§ WORK REQUIRED
Everything in the records must appear again exactly, except the images.
········
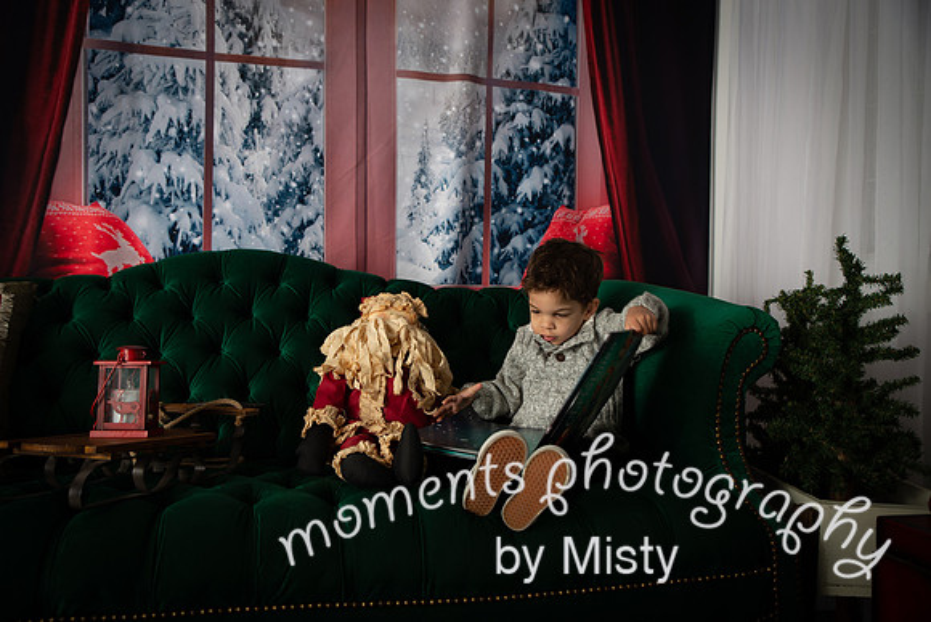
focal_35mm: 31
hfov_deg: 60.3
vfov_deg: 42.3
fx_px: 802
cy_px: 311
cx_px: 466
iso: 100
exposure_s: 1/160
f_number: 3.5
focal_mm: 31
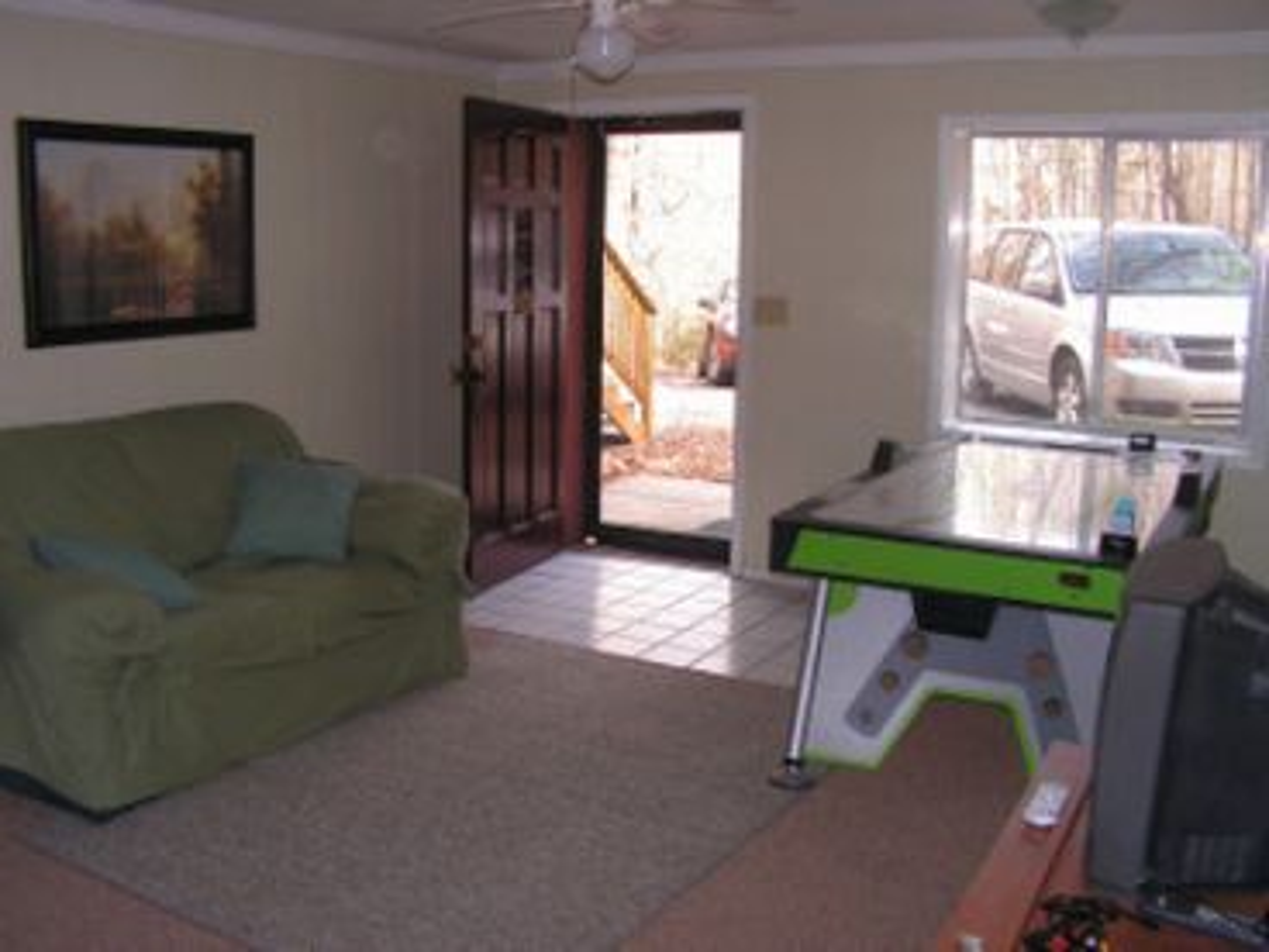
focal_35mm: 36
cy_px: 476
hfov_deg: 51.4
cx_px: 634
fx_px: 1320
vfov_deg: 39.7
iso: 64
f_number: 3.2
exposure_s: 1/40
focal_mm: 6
········
§ TASK OUTPUT
focal_35mm: 31
hfov_deg: 60.3
vfov_deg: 42.3
fx_px: 802
cy_px: 311
cx_px: 466
iso: 100
exposure_s: 1/160
f_number: 3.5
focal_mm: 31
focal_35mm: 36
cy_px: 476
hfov_deg: 51.4
cx_px: 634
fx_px: 1320
vfov_deg: 39.7
iso: 64
f_number: 3.2
exposure_s: 1/40
focal_mm: 6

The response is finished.